Paddy Power Betfair parent Flutter Entertainment, which merged with PokerStars owned The Stars Group in 2019, is reportedly considering its legal options, and in a statement said…

“The Kentucky Supreme Court has today ruled on legal proceedings that were originally brought by the Commonwealth of Kentucky in 2010 against certain subsidiaries of The Stars Group (“TSG”) prior to its combination with the Flutter Group.

“The Kentucky Supreme Court judgement has reinstated an award of damages against TSG made in 2015 by a Kentucky trial court judge. That 2015 ruling had subsequently been vacated in its entirety by the Kentucky Court of Appeals in 2018. The outcome of today’s Kentucky Supreme Court ruling is that the $870 million judgement against TSG has been reinstated with compounding interest of 12% per annum.

“As previously disclosed, the gross gaming revenues that TSG generated in Kentucky during the relevant period were approximately $18 million. There are a number of legal processes available to Flutter and having taken legal advice, Flutter is confident that any amount it ultimately becomes liable to pay will be a limited proportion of the reinstated judgement,” the statement by the Group continued.

Antiquated law:

“Flutter is wholly surprised by today’s ruling and strongly disputes the basis of this judgement which, it believes, runs contrary to the modern US legal precedent. This litigation had sought recovery of alleged losses by Kentucky residents during a period between 2006 and 2011 relying on a centuries-old statute.
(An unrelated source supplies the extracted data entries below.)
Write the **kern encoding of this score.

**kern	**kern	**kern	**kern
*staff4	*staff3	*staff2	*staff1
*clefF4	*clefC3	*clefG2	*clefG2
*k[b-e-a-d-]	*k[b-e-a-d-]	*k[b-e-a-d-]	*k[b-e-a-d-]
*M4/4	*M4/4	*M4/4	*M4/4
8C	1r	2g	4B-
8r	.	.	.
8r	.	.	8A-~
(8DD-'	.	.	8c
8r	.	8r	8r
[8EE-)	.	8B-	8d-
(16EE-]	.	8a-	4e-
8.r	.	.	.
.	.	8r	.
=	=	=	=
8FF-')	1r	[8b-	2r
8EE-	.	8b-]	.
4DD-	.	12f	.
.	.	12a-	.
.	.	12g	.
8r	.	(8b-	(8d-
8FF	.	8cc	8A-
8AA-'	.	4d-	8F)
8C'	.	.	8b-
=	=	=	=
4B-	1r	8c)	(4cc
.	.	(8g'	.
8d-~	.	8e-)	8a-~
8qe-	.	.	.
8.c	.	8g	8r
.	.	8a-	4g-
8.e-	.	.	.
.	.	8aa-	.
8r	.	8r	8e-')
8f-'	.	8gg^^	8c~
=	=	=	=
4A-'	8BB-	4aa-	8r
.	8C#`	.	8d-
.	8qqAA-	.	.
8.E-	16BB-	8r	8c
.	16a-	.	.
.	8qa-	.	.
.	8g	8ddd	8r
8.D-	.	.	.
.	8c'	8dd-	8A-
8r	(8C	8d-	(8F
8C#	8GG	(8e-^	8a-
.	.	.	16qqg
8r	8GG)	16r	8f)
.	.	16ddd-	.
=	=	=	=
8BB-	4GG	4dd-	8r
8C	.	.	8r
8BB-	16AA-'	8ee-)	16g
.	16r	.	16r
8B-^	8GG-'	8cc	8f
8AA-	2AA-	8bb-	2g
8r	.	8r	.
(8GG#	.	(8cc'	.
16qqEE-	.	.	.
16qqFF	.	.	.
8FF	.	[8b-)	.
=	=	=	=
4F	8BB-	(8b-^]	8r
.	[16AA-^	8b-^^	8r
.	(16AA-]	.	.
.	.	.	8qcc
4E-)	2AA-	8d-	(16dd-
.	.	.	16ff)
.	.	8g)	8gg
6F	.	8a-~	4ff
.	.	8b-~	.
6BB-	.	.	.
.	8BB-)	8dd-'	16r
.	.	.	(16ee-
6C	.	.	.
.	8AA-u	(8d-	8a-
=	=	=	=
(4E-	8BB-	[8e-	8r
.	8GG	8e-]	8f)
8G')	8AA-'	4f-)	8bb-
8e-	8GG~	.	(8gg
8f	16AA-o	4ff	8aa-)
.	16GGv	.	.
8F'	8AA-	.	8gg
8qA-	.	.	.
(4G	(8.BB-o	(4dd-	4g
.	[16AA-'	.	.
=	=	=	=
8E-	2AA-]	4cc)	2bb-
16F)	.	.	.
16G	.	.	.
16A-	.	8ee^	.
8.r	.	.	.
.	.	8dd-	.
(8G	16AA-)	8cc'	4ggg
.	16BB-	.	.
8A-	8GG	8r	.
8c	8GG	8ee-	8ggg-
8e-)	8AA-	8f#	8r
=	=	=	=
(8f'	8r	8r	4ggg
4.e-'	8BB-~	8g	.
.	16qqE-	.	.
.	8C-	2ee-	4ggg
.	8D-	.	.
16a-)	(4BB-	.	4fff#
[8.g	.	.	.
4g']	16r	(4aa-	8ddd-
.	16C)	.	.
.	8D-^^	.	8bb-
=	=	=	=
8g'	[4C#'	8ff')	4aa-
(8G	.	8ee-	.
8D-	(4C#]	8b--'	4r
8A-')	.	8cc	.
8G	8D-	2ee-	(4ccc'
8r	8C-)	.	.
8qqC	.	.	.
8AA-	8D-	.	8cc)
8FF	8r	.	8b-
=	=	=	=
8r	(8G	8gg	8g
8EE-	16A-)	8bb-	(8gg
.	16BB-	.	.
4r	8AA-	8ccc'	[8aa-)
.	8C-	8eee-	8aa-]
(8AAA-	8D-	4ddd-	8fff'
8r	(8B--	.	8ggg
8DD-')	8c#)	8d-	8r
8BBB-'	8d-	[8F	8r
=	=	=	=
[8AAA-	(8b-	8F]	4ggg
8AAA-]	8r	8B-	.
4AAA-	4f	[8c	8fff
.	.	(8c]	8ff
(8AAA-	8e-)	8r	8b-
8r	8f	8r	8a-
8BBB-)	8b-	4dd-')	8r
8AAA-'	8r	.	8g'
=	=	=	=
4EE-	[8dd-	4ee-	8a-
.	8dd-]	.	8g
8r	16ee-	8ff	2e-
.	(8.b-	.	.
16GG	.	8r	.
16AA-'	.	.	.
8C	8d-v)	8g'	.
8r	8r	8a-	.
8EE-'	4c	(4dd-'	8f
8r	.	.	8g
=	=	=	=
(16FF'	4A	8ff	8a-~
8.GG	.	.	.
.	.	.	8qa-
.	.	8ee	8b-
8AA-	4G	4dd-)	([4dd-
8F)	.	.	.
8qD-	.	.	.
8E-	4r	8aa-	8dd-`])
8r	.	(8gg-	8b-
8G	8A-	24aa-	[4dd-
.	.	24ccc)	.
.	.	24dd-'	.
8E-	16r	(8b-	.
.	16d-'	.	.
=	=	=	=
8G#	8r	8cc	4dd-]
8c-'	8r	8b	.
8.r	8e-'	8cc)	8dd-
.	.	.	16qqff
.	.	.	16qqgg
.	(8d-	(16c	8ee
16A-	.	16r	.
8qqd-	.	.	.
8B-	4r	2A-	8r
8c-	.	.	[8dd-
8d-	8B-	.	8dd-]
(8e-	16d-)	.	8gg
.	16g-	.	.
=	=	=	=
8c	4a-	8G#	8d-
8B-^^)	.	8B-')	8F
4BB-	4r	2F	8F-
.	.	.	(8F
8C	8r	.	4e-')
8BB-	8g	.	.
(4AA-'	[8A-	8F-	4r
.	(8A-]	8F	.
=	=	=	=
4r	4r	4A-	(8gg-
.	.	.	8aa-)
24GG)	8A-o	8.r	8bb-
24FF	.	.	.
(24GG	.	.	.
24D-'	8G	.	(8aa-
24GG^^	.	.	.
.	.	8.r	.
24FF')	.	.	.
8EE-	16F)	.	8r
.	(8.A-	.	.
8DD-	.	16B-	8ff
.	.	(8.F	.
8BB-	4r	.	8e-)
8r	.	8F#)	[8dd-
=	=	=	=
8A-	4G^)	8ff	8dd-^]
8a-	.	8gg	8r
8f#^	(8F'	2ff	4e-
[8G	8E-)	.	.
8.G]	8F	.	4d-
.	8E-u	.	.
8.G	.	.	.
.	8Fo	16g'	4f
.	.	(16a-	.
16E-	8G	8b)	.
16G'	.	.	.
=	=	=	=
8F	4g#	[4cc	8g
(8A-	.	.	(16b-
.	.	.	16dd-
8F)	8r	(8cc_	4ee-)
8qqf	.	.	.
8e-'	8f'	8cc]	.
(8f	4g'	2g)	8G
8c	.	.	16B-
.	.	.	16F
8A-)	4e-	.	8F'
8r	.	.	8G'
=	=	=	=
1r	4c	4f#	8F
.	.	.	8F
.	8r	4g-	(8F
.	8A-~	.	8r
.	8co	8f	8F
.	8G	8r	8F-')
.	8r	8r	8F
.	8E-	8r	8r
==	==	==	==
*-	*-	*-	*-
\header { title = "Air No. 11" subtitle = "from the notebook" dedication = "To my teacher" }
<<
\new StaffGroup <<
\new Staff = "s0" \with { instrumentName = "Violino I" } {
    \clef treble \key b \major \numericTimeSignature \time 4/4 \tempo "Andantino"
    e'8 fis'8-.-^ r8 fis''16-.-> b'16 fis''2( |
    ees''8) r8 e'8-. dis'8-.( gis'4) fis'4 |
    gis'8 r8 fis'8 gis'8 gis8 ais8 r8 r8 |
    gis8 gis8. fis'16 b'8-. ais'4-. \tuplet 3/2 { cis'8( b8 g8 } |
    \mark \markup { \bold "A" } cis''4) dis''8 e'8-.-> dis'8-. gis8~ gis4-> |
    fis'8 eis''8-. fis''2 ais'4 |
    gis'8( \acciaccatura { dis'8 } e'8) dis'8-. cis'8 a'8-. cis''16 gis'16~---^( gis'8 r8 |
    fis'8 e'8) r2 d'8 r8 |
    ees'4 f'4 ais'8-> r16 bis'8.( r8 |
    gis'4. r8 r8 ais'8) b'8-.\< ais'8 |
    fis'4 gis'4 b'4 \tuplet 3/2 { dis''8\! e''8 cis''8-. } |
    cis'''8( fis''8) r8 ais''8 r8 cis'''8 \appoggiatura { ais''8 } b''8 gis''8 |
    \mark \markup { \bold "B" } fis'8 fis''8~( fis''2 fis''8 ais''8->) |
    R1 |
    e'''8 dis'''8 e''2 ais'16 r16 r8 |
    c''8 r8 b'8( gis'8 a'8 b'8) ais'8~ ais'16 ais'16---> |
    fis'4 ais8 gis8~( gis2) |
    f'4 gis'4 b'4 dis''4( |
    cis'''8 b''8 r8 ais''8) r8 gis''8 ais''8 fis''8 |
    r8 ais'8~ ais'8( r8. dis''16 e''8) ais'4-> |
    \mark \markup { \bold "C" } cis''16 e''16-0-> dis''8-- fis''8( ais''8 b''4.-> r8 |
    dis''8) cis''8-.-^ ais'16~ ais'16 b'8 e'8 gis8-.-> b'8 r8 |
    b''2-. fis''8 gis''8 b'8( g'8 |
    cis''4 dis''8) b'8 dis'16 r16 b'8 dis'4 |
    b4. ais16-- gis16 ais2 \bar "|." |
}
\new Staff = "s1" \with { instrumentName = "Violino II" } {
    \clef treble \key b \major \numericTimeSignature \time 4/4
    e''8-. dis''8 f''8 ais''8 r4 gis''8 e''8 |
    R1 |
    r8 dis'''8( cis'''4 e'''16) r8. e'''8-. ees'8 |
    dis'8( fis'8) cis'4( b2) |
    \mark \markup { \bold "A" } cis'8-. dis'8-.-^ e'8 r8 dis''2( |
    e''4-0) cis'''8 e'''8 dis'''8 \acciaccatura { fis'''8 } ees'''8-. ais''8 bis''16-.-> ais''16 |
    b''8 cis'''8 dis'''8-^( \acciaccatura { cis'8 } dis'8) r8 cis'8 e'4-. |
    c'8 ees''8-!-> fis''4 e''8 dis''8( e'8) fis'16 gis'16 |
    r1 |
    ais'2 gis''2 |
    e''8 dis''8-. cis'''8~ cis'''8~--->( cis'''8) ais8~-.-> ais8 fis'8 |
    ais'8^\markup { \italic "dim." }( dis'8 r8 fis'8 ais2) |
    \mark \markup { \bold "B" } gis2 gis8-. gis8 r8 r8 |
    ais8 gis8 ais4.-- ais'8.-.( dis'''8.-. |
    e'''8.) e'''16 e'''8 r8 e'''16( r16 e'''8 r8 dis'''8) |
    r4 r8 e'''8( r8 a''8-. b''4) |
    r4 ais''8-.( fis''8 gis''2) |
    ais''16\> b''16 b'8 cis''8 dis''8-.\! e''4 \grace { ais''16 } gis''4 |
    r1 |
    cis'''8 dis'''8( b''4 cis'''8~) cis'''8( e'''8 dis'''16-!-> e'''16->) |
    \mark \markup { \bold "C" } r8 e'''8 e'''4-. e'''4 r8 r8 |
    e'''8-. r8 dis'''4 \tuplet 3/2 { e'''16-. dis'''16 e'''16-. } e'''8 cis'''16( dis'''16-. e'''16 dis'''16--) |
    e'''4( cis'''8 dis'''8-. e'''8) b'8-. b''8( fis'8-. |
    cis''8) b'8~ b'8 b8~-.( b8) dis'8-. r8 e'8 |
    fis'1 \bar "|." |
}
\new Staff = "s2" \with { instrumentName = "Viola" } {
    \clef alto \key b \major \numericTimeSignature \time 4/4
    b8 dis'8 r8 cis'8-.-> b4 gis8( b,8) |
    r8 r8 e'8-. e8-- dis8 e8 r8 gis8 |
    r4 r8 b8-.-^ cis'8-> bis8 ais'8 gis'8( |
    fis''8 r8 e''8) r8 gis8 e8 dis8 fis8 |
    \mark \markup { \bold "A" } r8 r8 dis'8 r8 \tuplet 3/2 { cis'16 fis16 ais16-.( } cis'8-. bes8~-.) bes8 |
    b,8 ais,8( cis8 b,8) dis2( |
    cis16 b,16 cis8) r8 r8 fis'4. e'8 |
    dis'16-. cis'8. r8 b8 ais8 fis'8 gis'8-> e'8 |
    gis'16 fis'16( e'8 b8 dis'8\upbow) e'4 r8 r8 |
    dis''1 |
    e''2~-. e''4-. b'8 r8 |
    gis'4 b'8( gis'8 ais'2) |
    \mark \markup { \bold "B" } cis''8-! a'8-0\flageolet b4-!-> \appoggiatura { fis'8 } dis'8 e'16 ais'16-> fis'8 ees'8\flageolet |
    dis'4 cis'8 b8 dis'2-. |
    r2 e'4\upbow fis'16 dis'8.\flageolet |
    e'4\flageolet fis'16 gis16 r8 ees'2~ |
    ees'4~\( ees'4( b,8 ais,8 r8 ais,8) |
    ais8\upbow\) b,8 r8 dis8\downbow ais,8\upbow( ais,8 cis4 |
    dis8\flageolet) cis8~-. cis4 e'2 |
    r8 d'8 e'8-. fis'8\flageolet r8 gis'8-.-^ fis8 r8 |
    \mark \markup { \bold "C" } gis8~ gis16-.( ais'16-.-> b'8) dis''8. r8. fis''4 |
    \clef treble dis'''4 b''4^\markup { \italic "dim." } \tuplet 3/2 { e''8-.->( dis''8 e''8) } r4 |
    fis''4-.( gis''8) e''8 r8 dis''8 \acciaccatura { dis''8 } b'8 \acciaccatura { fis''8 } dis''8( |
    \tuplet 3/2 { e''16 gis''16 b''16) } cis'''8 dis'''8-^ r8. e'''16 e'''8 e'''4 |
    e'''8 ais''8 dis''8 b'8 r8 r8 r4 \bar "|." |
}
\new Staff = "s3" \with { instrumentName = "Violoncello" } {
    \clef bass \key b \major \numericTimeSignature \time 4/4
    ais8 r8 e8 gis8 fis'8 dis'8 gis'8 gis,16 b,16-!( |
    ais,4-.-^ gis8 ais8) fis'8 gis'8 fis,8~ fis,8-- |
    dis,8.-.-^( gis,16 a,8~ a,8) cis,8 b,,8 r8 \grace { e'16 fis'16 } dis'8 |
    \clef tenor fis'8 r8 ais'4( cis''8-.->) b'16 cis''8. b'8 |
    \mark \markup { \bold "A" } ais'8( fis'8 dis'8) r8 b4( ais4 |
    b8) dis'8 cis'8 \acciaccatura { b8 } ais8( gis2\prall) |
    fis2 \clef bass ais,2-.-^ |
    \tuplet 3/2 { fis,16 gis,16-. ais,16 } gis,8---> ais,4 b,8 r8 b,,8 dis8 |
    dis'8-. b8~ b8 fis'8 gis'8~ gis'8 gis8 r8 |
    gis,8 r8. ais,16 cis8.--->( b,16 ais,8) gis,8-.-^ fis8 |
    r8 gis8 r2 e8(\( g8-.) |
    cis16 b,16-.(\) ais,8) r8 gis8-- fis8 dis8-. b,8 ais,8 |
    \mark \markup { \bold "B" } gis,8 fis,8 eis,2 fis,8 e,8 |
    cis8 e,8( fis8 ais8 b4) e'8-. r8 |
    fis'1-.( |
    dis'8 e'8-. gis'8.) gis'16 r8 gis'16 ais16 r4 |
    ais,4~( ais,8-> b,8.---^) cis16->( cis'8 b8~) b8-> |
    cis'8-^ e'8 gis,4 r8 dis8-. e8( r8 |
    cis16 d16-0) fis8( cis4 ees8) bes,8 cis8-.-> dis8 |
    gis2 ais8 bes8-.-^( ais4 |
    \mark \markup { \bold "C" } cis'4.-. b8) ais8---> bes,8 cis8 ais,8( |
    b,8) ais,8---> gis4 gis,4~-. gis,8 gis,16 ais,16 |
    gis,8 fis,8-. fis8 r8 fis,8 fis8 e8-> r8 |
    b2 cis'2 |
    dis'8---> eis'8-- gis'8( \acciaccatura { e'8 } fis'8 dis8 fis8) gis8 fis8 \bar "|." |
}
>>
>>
Together with its legal advisors Flutter is currently reviewing its position. No liability was previously recognized by either TSG or Flutter in relation to this. Flutter’s balance sheet remains robust,” said Flutter.

Original suit:

On behalf of the commonwealth, actions were brought by J. Michael Brown in 2008 when he served as Secretary of the Justice and Public Safety Cabinet under Gov. Steve Beshear, who is now Gov. Andy Beshear’s executive cabinet secretary, in an effort to stop illegal offshore gambling operations that were both unregulated and untaxed, and reportedly operating in the Bluegrass State.

From 2007 to 2001, Isle of Man-headquartered PokerStars, reportedly hauled in nearly $300 million in “actual cash losses” from thousands of residents of Kentucky who played on the virtual cardroom’s online sites, according to the source.

The action against the operator was brought under longstanding Kentucky law and sought to recompense the $300 million purportedly lost by Kentuckians, and as Kentucky law requires, treble damages.

Kentucky Supreme Court slams Flutter with $1.2 billion The Stars Group ruling_1

That judgment, which was rendered in December 2015, was affirmed by the Supreme Court of Kentucky on December 17, 2020. The earlier decision was reversed in 2018 by the state Court of Appeals.

High Court statement:

According to the source, a majority of the Kentucky Supreme Court said on Thursday…

“The Commonwealth’s recovery in this case is certainly not a windfall, as the Court of Appeals seems to assume; rather, it is a recoupment of some portion of the countless dollars the criminal syndicate has cost Kentucky collectively and Kentuckians individually. The Commonwealth of Kentucky suffered financial losses along with the tragic damage to its citizens. Mental and physical healthcare systems that care for the citizens harmed by the illegal gambling are supported in part by the state.

“Money sent to offshore gambling accounts is lost and the state deprived of the taxes to which it is entitled. The cost to prosecute and incarcerate individuals who resort to crime to support their gambling is a huge cost on Kentucky’s strained and overextended penal system. The Commonwealth of Kentucky has losses due to PokerStars’ illegal internet gambling criminal syndicate. The amount recovered in this case may not cover the actual cost suffered by the Commonwealth of Kentucky.”